Окраина - [40]

Шрифт
Интервал

Но вот все погружено; перед опустевшим домом стоят мужчина, женщина, двое почти взрослых детей — юноша и девушка, — старик, чей сын был в Англии, и старуха, чье изображение мы только что видели на фотографии рядом с президентом Масариком.

— Как они будут нас ненавидеть! — шепчет мать Франтишка.

Кое-где в толпе раздаются всхлипывания. Всем хочется, чтоб все поскорее кончилось, но ни у кого не хватает смелости подать знак, чтоб уезжающие, ради всех святых, сели бы уже на подводы и отправились куда глаза глядят. Наконец старуха насмешливо показывает на надпись, уже до того оббитую и стершуюся, что ее никто и не помнит: «Благослови, боже, сей дом — строил я, кому жить в нем?» Потом, пожав плечами, высокая, лишь чуть-чуть согбенная, она отходит к подводам, опираясь на палку.

Никто не подает им руки, никто не желает счастливого пути, не машет платочком. Сцена напоминает кадры немого фильма без музыкального сопровождения. Толпа расходится. Никому уже не хочется стать хозяином покинутой усадьбы, никто не спорит из-за светлых комнат, не мечтает о зеленой охотничьей шляпе с пером сойки. Величие минуты подавило мелочные желания. Во всяком случае, на этот день. Люди переговариваются о том, что скоро пришлют каменщиков и перестроят помещичьи дома — в каждом выкроят по четыре двухкомнатные квартиры.

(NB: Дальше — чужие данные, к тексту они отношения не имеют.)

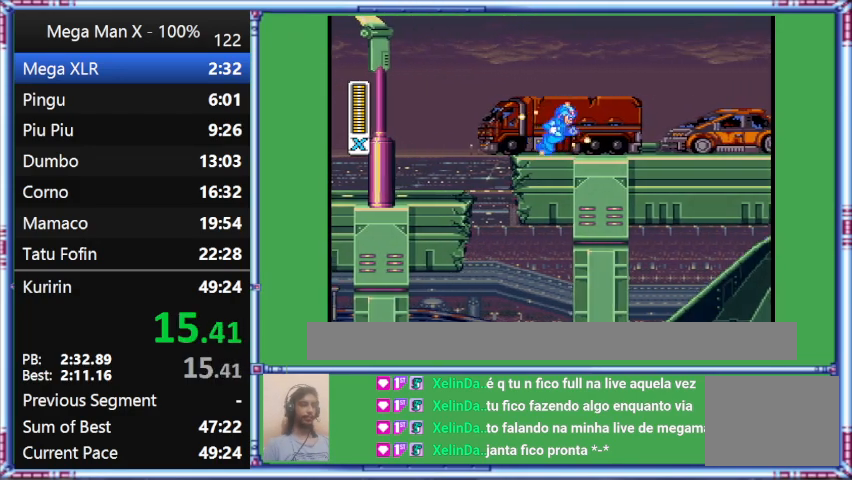
{"buttons": ["Y", "DPAD_RIGHT"], "events": [[100, "B", "up"]]}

Мысль об этих квартирах в просторном, полном солнца доме крепко засела в голове Франтишковой матери; и она говорит:

— А мы так и помрем в Жидовом дворе!

— Участки должны сначала разметить, и сперва надо за них заплатить. Не могу же я сам явиться в поле, выкосить хлеб на этом месте да выкопать там яму под фундамент, — вполне резонно возражает отец.

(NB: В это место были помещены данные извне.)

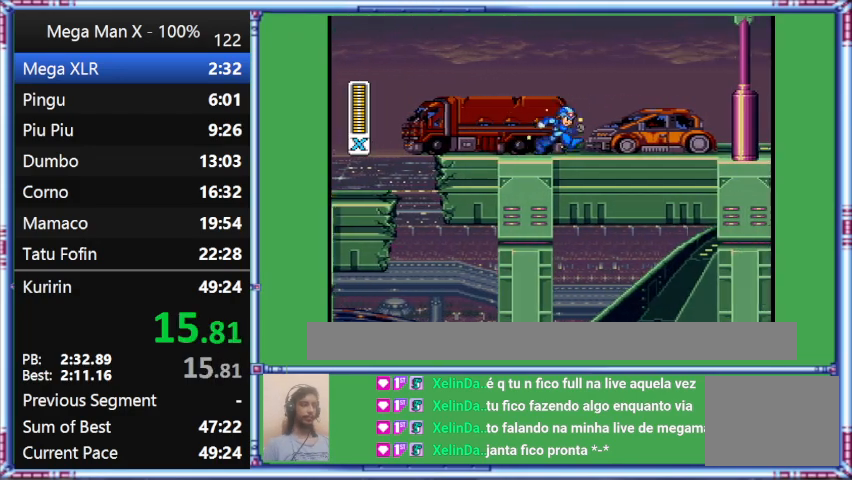
{"buttons": ["Y", "DPAD_RIGHT"], "events": []}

— Так по крайней мере хоть деньги-то внеси!

Но отец колеблется. С одной стороны, зарабатывает он теперь достаточно вполне надежных, республиканских денег, но, с другой стороны, он не хочет опережать других. В каждое первое воскресенье месяца, со вкусом изображая осмотрительного хозяина, он откладывает в местной сберкассе сотню за сотней.

— А мебель наша так и сгниет в пивоварне. Чего же нам — ждать, когда на кровати шампиньоны вырастут?

Мать прямо сгорает от нетерпения, но это отнюдь не выводит отца из равновесия.

— Вот станут продавать участки, тогда и купим.

Сводить скот в общие хлева решено после жатвы. «О, после жатвы, должно быть, весело бывает в Уезде!» — мог бы подумать поверхностный наблюдатель. Но тут следует проявить сдержанность. Местный Национальный комитет, запретив сомнительные гулянки в трактире пана Гинека, собирается запретить и празднование дожинок. Местный Национальный комитет — революционный, решающее слово принадлежит Жерди-Пенкаве, а он не желает поддерживать мероприятие, порожденное несвободным обществом.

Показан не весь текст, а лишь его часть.